Now consider a dominant assurance contract. An entrepreneur agrees to produce the public good if and only if each of 10 people pay $80. If fewer than 10 people donate, the contract is said to fail and the entrepreneur agrees to give a refund bonus of $5 to each of the donors. Now imagine that potential donor A thinks that potential donor B will not donate. In that case, it makes sense for A to donate, because by doing so he will earn $5 at no cost. Thus any donor who thinks that the contract will fail has an incentive to donate. Doing so earns free money. As a result, it cannot be an equilibrium for more than one person to fail to donate. We have only one more point to consider. What if donor A thinks that every other donor will donate? In this case, A knows that if he donates he won’t get the refund bonus, since the contract will succeed. But he also knows that if he doesn’t donate he won’t get anything, but if does donate he will pay $80 and get a public good which is worth $100 to him, for a net gain of $20. Thus, A always has an incentive to donate. If others do not donate, he earns free money. If others do donate, he gets the value of the public good. Thus donating is a win-win, and the public good problem is solved.

https://www.cato-unbound.org/2017/06/07/alex-tabarrok/making-markets-work-better-dominant-assurance-contracts-some-other-helpful

Will this work for Signal? Can those of us who believe in paying an amount (how much is a function of which country, how generous you are feeling, how much you use the app, how much revenue you stand to earn by using the app etc, etc) be coordinated by a rather visible hand?

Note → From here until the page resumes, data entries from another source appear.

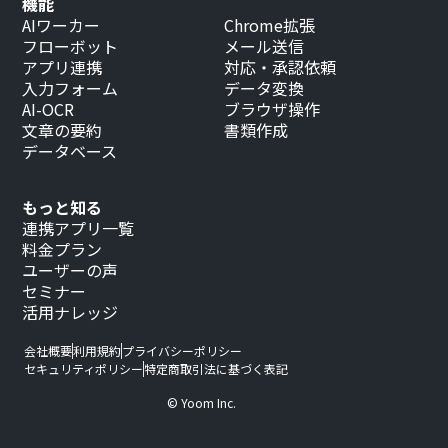
機能
AIワーカー
Chrome拡張
フローボット
メール送信
アプリ連携
対応・承認依頼
入力フォーム
データ変換
AI-OCR
ブラウザ操作
文章の要約
書類作成
データベース
もっと知る
連携アプリ一覧
料金プラン
ユーザーの声
セミナー
活用ナレッジ
会社概要
利用規約
プライバシーポリシー
セキュリティポリシー
特定商取引法に基づく表記
© Yoom Inc.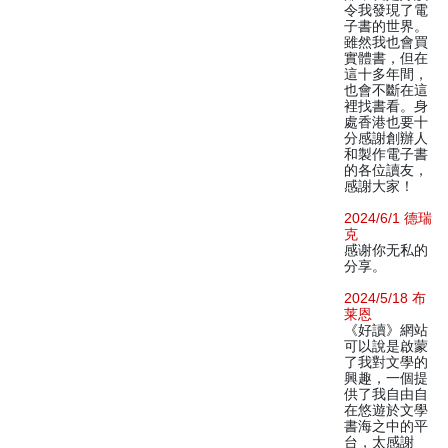
令我發現了電
子書的世界。
雖然我也會買
實體書，但在
這十多年間，
也會不斷在這
裡找書看。身
處香港也要十
分感謝創辦人
和製作電子書
的各位讀友，
感謝大家！
2024/6/1 德瑞
克
感谢你无私的
分享。
2024/5/18 布
莱恩
《好讀》網站
可以說是啟蒙
了我對文學的
興趣，一個提
供了我自由自
在悠遊於文學
書海之中的平
台，太感謝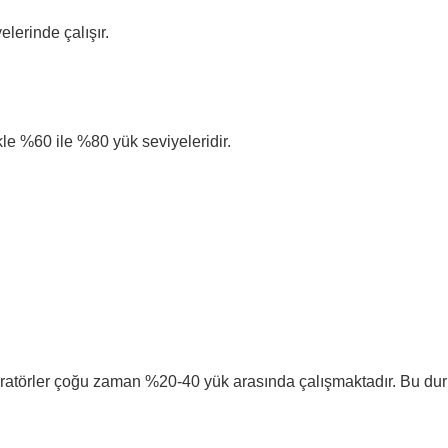
lerinde çalışır.
kle %60 ile %80 yük seviyeleridir.
eneratörler çoğu zaman %20-40 yük arasında çalışmaktadır. Bu du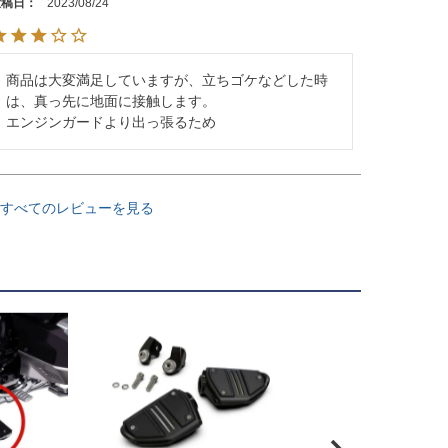
投稿日
2023/08/24
商品は大変満足していますが、立ちゴケなどした時
は、真っ先に地面に接触します。

エンジンガードより出っ張るため
すべてのレビューを見る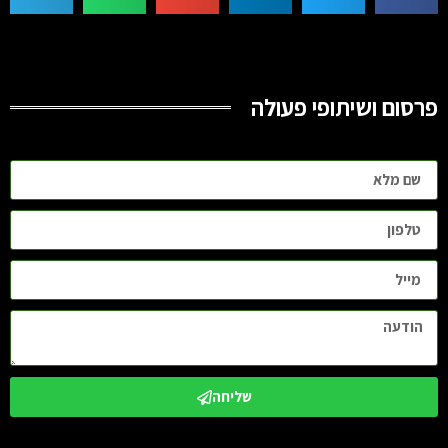
פרסום ושיתופי פעולה
שליחה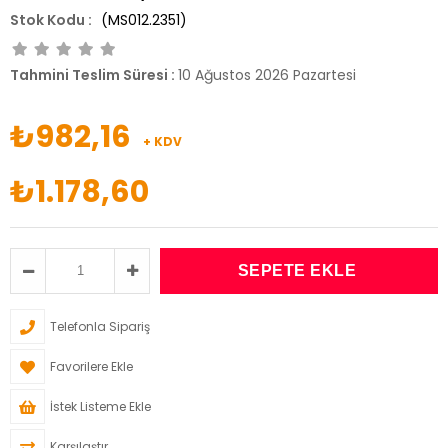
(MS012.2351)
Tahmini Teslim Süresi
:
10 Ağustos 2026 Pazartesi
₺982,16
+ KDV
₺1.178,60
Telefonla Sipariş
Favorilere Ekle
İstek Listeme Ekle
Karşılaştır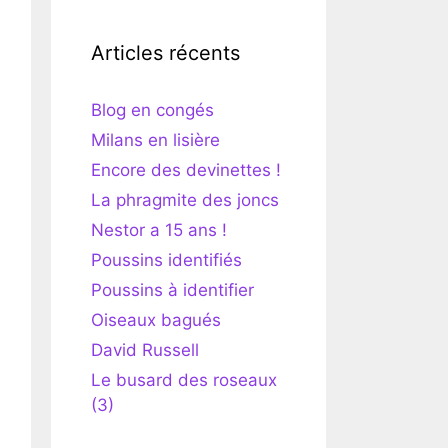
Articles récents
Blog en congés
Milans en lisière
Encore des devinettes !
La phragmite des joncs
Nestor a 15 ans !
Poussins identifiés
Poussins à identifier
Oiseaux bagués
David Russell
Le busard des roseaux
(3)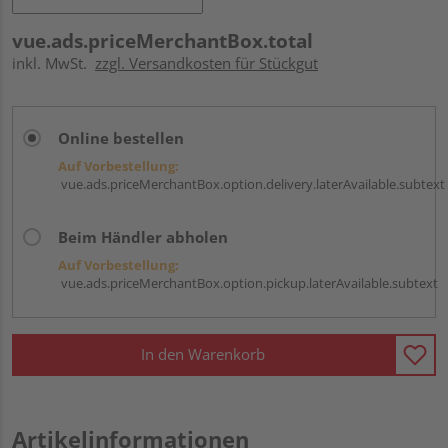
vue.ads.priceMerchantBox.total
inkl. MwSt.
zzgl. Versandkosten für Stückgut
Online bestellen
Auf Vorbestellung:
vue.ads.priceMerchantBox.option.delivery.laterAvailable.subtext
Beim Händler abholen
Auf Vorbestellung:
vue.ads.priceMerchantBox.option.pickup.laterAvailable.subtext
In den Warenkorb
Artikelinformationen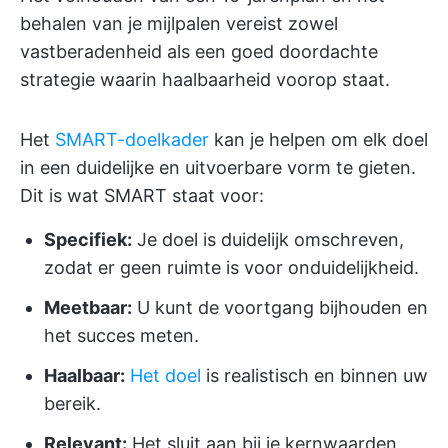
behalen van je mijlpalen vereist zowel
vastberadenheid als een goed doordachte
strategie waarin haalbaarheid voorop staat.
Het
SMART-doelkader
kan je helpen om elk doel
in een duidelijke en uitvoerbare vorm te gieten.
Dit is wat SMART staat voor:
Specifiek:
Je doel is duidelijk omschreven,
zodat er geen ruimte is voor onduidelijkheid.
Meetbaar:
U kunt de voortgang bijhouden en
het succes meten.
Haalbaar:
Het doel
is realistisch en binnen uw
bereik.
Relevant:
Het sluit aan bij je kernwaarden,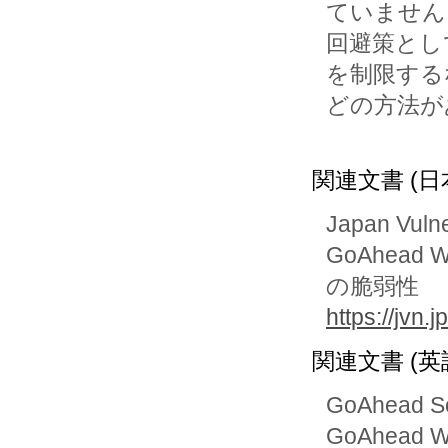
ていません
回避策とし
を制限するな
どの方法が
関連文書 (日
Japan Vuln
GoAhea
の脆弱性
https://jvn
関連文書 (英
GoAhead So
GoAhead W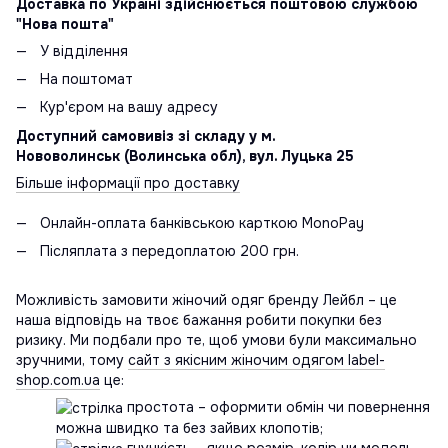
Доставка по Україні здійснюється поштовою службою
"Нова пошта"
У відділення
На поштомат
Кур'єром на вашу адресу
Доступний самовивіз зі складу у м.
Нововолинськ (Волинська обл), вул. Луцька 25
Більше інформації про доставку
Онлайн-оплата банківською карткою MonoPay
Післяплата з передоплатою 200 грн.
Можливість замовити жіночий одяг бренду Лейбл – це
наша відповідь на твоє бажання робити покупки без
ризику. Ми подбали про те, щоб умови були максимально
зручними, тому
сайт з якісним жіночим одягом label-
shop.com.ua
це:
простота – оформити обмін чи повернення
можна швидко та без зайвих клопотів;
гнучкість – якщо розмір, колір чи модель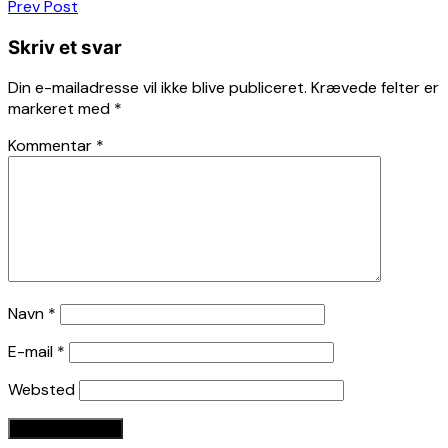
Indlægsnavigation
Prev Post
Skriv et svar
Din e-mailadresse vil ikke blive publiceret.
Krævede felter er
markeret med
*
Kommentar
*
Navn
*
E-mail
*
Websted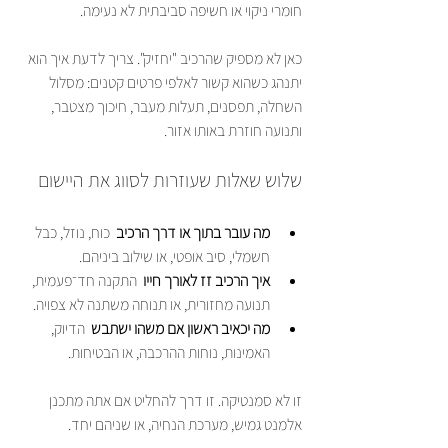
חומרי ניקוי או חשיפה סביבתית לא נעימה.
כאן לא מספיק שהרכיב "יחזיק". צריך לדעת איך הוא 
יתנהג כשהוא קשור לאלפי פרטים קטנים: מסלול 
השחלה, תפסנים, תעלות מעבר, חיכוך מצטבר, 
ותנועה חוזרת באותו אזור.
שלוש שאלות שעוזרות לסווג את היישום
מה עובר בתוך או דרך הרכיב
  כוח, נוזל, כבל 
חשמלי, סיב אופטי, או שילוב ביניהם.
איך הרכיב זז לאורך חייו
  התקנה חד־פעמית, 
תנועה מחזורית, או תנוחה משתנה לא צפויה.
מה יכאיב ראשון אם משהו ישתבש
  הדיוק, 
האמינות, נוחות ההרכבה, או הבטיחות.
זו לא סמנטיקה. זו דרך להחליט אם אתה מתכנן 
אלמנט גמיש, מערכת הנחיה, או שניהם יחד.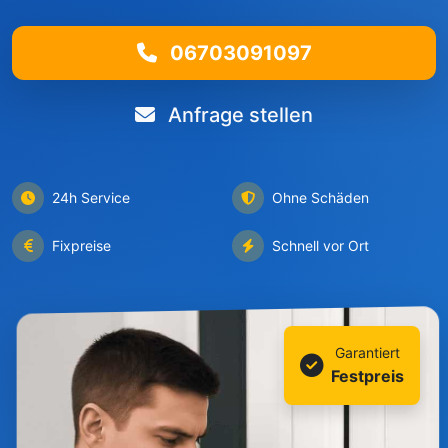
06703091097
Anfrage stellen
24h Service
Ohne Schäden
Fixpreise
Schnell vor Ort
Garantiert
Festpreis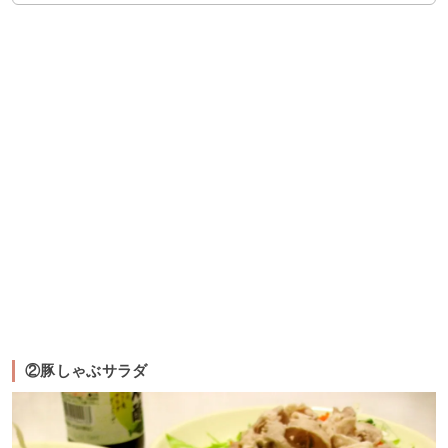
②豚しゃぶサラダ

I don’t know the answer, but if any budding microeconomist out there is looking for a cool problem to play around with, I have a free blogpost to sell to you.

(For the budding microeconomist, further reading: Vitalik Buterin not getting what’s so cool about dominant assurance contracts, and an MR post about the issue. Further further reading: be sure to take a look at Rahul’s comment in the MR post.)